“Vivemos num mundo em
que a poesia simplesmente não tem mais lugar” Michel Houellebecq, escritor

São raros, ou inexistentes, os autores que vendem milhões de exemplares ao mesmo tempo que obtêm o reconhecimento da crítica e são chamados de mestres do estilo. O francês Michel Houellebecq é um deles – e, para muitos, é o único literato atual a conjugar as duas qualidades aparentemente opostas. Como se não bastasse, também atua como um cientista social antecipador das tendências comportamentais, políticas e tecnológicas que definem o ar dos tempos. Cada lançamento seu é um evento aguardado mundialmente.

Em 31 anos de publicações, o autor de 61 anos lançou 20 títulos, entre coletâneas de poemas (nove), ensaios (quatro) e romances (sete). Neles, destilou misoginia e descreveu os hábitos libertinos das jovens europeias, exaltou a prostituição com adolescentes tailandesas, denunciou o perigo de a França se tornar um califado islâmico por aclamação popular em 2022 e denunciou a destruição da natureza e os maus-tratos a animais.

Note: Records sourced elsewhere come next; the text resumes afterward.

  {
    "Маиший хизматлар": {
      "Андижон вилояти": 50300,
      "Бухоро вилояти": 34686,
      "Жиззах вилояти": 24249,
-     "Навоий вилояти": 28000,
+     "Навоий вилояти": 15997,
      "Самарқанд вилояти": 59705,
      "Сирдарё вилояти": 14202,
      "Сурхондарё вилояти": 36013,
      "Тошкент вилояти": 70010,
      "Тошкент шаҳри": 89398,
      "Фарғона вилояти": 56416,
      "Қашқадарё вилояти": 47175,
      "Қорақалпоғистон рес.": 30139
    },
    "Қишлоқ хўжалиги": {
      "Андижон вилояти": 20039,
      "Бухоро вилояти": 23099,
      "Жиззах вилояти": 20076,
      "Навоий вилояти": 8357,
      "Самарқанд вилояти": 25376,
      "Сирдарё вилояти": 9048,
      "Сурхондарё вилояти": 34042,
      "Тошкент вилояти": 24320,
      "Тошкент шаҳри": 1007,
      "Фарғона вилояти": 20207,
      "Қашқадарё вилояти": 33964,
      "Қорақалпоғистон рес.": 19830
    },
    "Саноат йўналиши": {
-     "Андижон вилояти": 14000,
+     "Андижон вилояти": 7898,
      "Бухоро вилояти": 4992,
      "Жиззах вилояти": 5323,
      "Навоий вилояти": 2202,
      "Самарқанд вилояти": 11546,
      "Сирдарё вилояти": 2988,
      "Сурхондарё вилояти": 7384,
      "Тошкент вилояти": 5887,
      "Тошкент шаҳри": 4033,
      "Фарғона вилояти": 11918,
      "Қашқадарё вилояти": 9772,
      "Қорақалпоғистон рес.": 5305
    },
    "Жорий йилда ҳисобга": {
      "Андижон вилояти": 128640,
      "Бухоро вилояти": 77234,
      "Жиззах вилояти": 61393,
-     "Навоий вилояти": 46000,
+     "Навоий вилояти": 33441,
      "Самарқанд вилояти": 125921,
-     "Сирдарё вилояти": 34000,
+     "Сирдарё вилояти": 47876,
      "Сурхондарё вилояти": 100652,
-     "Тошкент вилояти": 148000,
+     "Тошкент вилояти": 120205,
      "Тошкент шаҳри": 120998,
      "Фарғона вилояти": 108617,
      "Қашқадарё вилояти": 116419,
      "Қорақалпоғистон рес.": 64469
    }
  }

“Serotonina”, seu romance mais recente, ganhou uma tiragem inicial de 320 mil exemplares na França, e se esgotou ainda em janeiro de 2019, com imensa repercussão. Os críticos se dividiram: de um lado, chamaram pejorativamente o autor de “superstar das letras francesa”; de outro, de “gênio romântico provocador”. O livro chega ao Brasil pela Companhia das Letras, com tradução fluente de Ari Roitman e Paulina Wacht. Mencionar os tradutores é justificável, já que se trata da narrativa mais poética de um autor que se destacou desde o início pela poesia culta e por massagear o próprio ego.

Manias sexuais

Houellebecq emprestou o título do romance do neurotransmissor que gera sensação de bem-estar. O anti-herói da trama, o veterinário quarentão Florent-Claude Labrouste, depende de um medicamento antidepressivo que ativa a serotonina. Só assim alivia a sua “jornada rumo à extinção”. Florent defende os interesses de empresas alimentícias da Normandia junto à União Europeia. Por meio do personagem, Hourellebecq investiga a decadência da civilização. Florent sabe que os agricultores franceses estão fadados à desaparição diante da superprodução mecanizada dos produtos agrícolas da América do Sul. Prevê que os consumidores serão envenenados até a morte com a carne de frango, de galinhas depenadas e piolhentas torturadas nos tenebrosos aviários industriais. Teme que o lixo irá soterrar a Europa. E, por mais que persiga a promessa de felicidade nas mulheres (de preferência estrangeiras, para não ter de conversar temas profundos), elas sempre o decepcionam com suas incorrigíveis imperfeições, apesar do arsenal de cosméticos e outros disfarces que usam para “manter sua condição feminina”.
Quanto mais joga assuntos desconfortáveis ao rosto dos leitores, mais eles parecem gostar. Eis o segredo do sucesso de sua obra: ela espelha a sua biografia. Cada protagonista desdobra a sua personalidade, suas obsessões sexuais e sua busca pela redenção por meio do amor e da manutenção da fé em princípios eternos, como a lealdade incondicional a uma operadora de TV. “Estava decidido a me manter fiel a esse operadora, fiel até o último dos meus dias, isso era uma das coisas que a vida tinha me ensinado”, diz, pela voz de Florent. O niilismo que Houellebecq carrega é incurável e, como diz, por menos muita gente se suicidou. Mesmo assim, ele insiste em ser cada vez mais lido.